This weekend, 12 anonymous New Yorkers are taking a break from an unenviable task: deciding whether the world’s most infamous drug kingpin is guilty of trafficking, money laundering, and a host of other charges linked to a massive and lucrative criminal enterprise.
The trial of Joaquín “El Chapo” Guzmán, has already provided an unsettling yet fascinating look into the how the former billionaire boss of Mexico’s Sinaloa cartel managed his operations.
The court heard how El Chapo, whose nickname means “Shorty,” instructed his men to bury some victims alive, and how his former beauty queen wife (who is also more than three decades his junior) helped him escape from a maximum security prison in 2015.
On Monday, jurors will start the second week of deliberations about El Chapo’s guilt — somewhat surprising, given the mountain of evidence against him and considering that the defense team’s argument was only 30 minutes long.
The trial has demonstrated the near-impossibility of confronting drug cartels with the hardline militarized approach exemplified by former Mexican President Felipe Calderón who, in 2006, backed up by U.S. cash, began deploying the military against drug cartels.
That approach underestimated the extent of drug cartels’ infiltration and corruption of the Mexican state.
The trial has showcased corruption at every level of the Mexican state, from low-ranking police officers to former Army Generals like Gilberto Toledano, who was accused of allowing drugs to flow through his district in exchange for routine $100,000 bribes.
Another high-ranking corruption accusation is against Genaro García Luna, Mexico’s former secretary of Public Security who helped design Calderón’s troop crackdown on the cartels.
During the trial, former high-ranking member of the Sinaloa cartel Jesus “El Rey” Zambada claimed that he brought two briefcases — one containing six million dollars and the other eight million — to a restaurant for Luna to collect in 2005 and 2006, respectively. Luna strenuously denied the allegations.
“It’s a lie,” he said in a statement to the Mexican newspaper El Universal. “It’s defamatory and prejudice against me to say that any person, police officer or group has brought me money or material goods to change by public or personal performance.”
Perhaps the most astonishing accusation, however, was made by Alex Cifuentes Villa, a Colombian drug lord and ally of Chapo.
He alleged that, in 2012 when the Sinaloa boss was on the run, Guzmán tried to negotiate a $100 million bribe with then-Mexican President Enrique Peña Nieto — an allegation which Nieto, unsurprisingly, denies.
It’s important to take these accusations with a grain of salt.

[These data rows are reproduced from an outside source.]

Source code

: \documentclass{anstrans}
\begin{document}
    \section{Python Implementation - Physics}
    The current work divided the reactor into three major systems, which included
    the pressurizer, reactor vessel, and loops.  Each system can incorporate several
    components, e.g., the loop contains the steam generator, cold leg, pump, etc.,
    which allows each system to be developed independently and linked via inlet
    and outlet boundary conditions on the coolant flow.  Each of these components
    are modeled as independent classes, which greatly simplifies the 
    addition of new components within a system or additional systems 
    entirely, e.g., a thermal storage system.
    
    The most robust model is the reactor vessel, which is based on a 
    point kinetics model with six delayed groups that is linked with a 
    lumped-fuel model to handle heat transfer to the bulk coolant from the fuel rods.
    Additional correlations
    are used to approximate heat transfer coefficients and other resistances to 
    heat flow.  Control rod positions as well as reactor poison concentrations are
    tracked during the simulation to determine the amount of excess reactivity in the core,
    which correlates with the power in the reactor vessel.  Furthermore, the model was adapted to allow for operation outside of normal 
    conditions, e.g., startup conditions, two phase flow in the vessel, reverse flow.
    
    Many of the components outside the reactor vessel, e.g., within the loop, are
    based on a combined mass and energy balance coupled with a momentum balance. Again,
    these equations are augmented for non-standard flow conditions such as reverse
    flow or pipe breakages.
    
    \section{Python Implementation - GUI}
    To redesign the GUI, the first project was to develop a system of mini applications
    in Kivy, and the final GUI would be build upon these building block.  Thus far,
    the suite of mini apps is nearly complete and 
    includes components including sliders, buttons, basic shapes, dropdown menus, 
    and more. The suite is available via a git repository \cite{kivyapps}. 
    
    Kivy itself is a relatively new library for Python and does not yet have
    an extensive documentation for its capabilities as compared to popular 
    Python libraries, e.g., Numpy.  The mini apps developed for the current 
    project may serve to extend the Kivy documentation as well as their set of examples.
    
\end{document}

The Nieto allegations, after all, were made during a cross-examination of Cifuentes by El Chapo’s defense, whose main argument is that Mexico’s corrupt government singled out El Chapo to take the blame.
“When it comes to the Guzmán trial and some of its more sensational revelations, it’s best to maintain skepticism on some fronts,” Malcom Beith, a journalist who has covered the drug war extensively, wrote in the Washington Post. “While it’s also certainly possible that top officials were corrupted, Guzmán likely didn’t need Peña Nieto’s, or any other president’s, help.”
Although perhaps hyperbolic, the accusations at the El Chapo trial demonstrate the very real problem of corruption which continues to stymie efforts to dial back Mexico’s brutal, drug-related violence.
The country currently ranks 138 on Transparency International’s corruption index, on par with Russia and Papua New Guinea. As ProPublica has noted, DEA cooperation with supposedly elite Mexican law-enforcement units has regularly led to violent cartel retribution on Mexicans, because those units have been compromised.
An example of how fed up Mexicans are of corruption can be seen with election of Andrés Manuel López Obrador, or AMLO, a leftist populist who highlighted corruption as a major issue in Mexico and promised to stamp down on it. In Brazil, continued public anger of the massive Operation Car Wash corruption scandal was also instrumental in delivering the election to far-right candidate Jair Bolsonaro in October.
U.S. President Donald Trump consistently has tried to appear tough on crime, fear-mongering about the cartels’ abilities in order to get further support for his wall. At the same time however, he has passed deregulatory business policies which make it easier for drug lords like El Chapo to launder their money and move from brutality into legitimacy.
“In Mexico there’s a systemic problem with drug cartels, so any financial loopholes will be exploited ruthlessly,” said Oliver Bullough, an expert on money-laundering, previously told ThinkProgress.
“It’s quite important to recognize [drug-smuggling] is a business like any other, so the financial tricks they use are the same tricks and strategies a legal business would use — that’s why they need these systems to work.”
El Chapo will most likely spend the rest of his life behind bars. But even in his absence, Mexico is experiencing record levels of murders. Without a more thorough examination of the underlying problems affecting the country, such as the corruption underlined during his trial, the cycle of violence is set to continue.